Head of the Presidential Secretariat, Dr. Roger Luncheon, complained in May about the Chief Justice’s ruling against the PPPC administration in its constitutional motion on alleged disproportionality in the composition of parliamentary committees. The administration then decided to move to the courts to have the 2012 National Budget cuts reviewed and reversed.
President Donald Ramotar, stated categorically in June, “I am making it very clear that I will not assent to any Bill that they [the Opposition] carry unless it is with the full agreement of the Executive and the full involvement of the Executive.”
The National Assembly, after about 10 hours of debate, passed a motion of ‘no-confidence’ in Home Affairs Minister, Clement Rohee in July. Minister of Legal Affairs Anil Nandlall argued that the Opposition’s no-confidence motion in Minister of Home Affairs Clement Rohee was “precipitous and unconstitutional.”
The Opposition, during the final sitting before the first recess of the 10th Parliament in August, refused to approve financial papers 1 and 2 of 2012 submitted by Minister of Finance Dr.
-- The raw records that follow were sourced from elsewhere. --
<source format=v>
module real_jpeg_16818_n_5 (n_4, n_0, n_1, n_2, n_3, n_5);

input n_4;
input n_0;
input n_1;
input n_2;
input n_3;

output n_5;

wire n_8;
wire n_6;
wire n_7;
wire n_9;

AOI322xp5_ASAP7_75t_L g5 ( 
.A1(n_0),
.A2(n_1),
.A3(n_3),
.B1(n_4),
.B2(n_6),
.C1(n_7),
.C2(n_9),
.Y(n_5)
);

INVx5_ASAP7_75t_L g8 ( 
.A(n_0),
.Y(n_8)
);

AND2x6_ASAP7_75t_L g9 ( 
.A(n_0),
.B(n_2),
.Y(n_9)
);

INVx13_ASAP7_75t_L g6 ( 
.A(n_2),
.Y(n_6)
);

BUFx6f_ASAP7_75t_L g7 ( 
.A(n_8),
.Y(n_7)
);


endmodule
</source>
Ashni Singh. The two financial papers aimed at restoring the funds that were cut from the 2012 national estimates – with respect to agencies under the Office of the President such as the GINA and the NCN, both of which were allocated a mere dollar from the 2012 budget.
Minister of Legal Affairs Anil Nandlall issued another high court challenge in September, this time to the ‘no-confidence motion that was moved by APNU Leader Brigadier David Granger and passed in the National Assembly.
The constitutional notice of the motion sought to have the Opposition’s motion declared as, “unlawful, a violation of the doctrine of separation of powers, unconstitutional, null, void and without any binding force or effect in so far as it purports to censure and express no-confidence in the Home Affairs Minister.”
Head of the Presidential Secretariat, Dr. Roger Luncheon, lamented in October that “legislative practices are being subjected to arbitrary revision; existing legislation has been targeted for reforms and PPPC MPs and Cabinet Ministers have and are being singled out and assaulted unjustly in the media.”
President Donald Ramotar in November complained about the actions of APNU and AFC in the National Assembly and gave an assurance that his administration would take steps in defence of Minister of Home Affairs Clement Rohee against whom the Opposition passed a motion of ‘no-confidence.’
Anil Nandlall once again moved to the High Court seeking to set aside the order of the Speaker of the National Assembly, Raphael Trotman, prohibiting Clement Rohee from speaking in the Parliament and referring him to the Committee of Privileges.
The PPPC administration in December released a document titled, “The Government of Guyana’s briefing to international and regional bodies on the post-November 28, 2011 general elections”, warning the Organisation of American States Permanent Council, international and regional organisations that the developments in the National Assembly and the wider society in Guyana were subverting parliamentary democracy and posing a serious and real threat to political stability.
The People’s National Congress Reform is convinced that it was only the solidarity of the opposition in the National Assembly that forced the PPPC Administration to behave in a more accountable and more responsible manner towards the National Assembly, the courts, the media and the general public, for the delivery of good governance during the year 2012.
The PNCR, despite the PPPC’s monotonous, continuous and boisterous bickering, will continue to work within APNU to safeguard the authority and sovereignty of the National Assembly in 2013.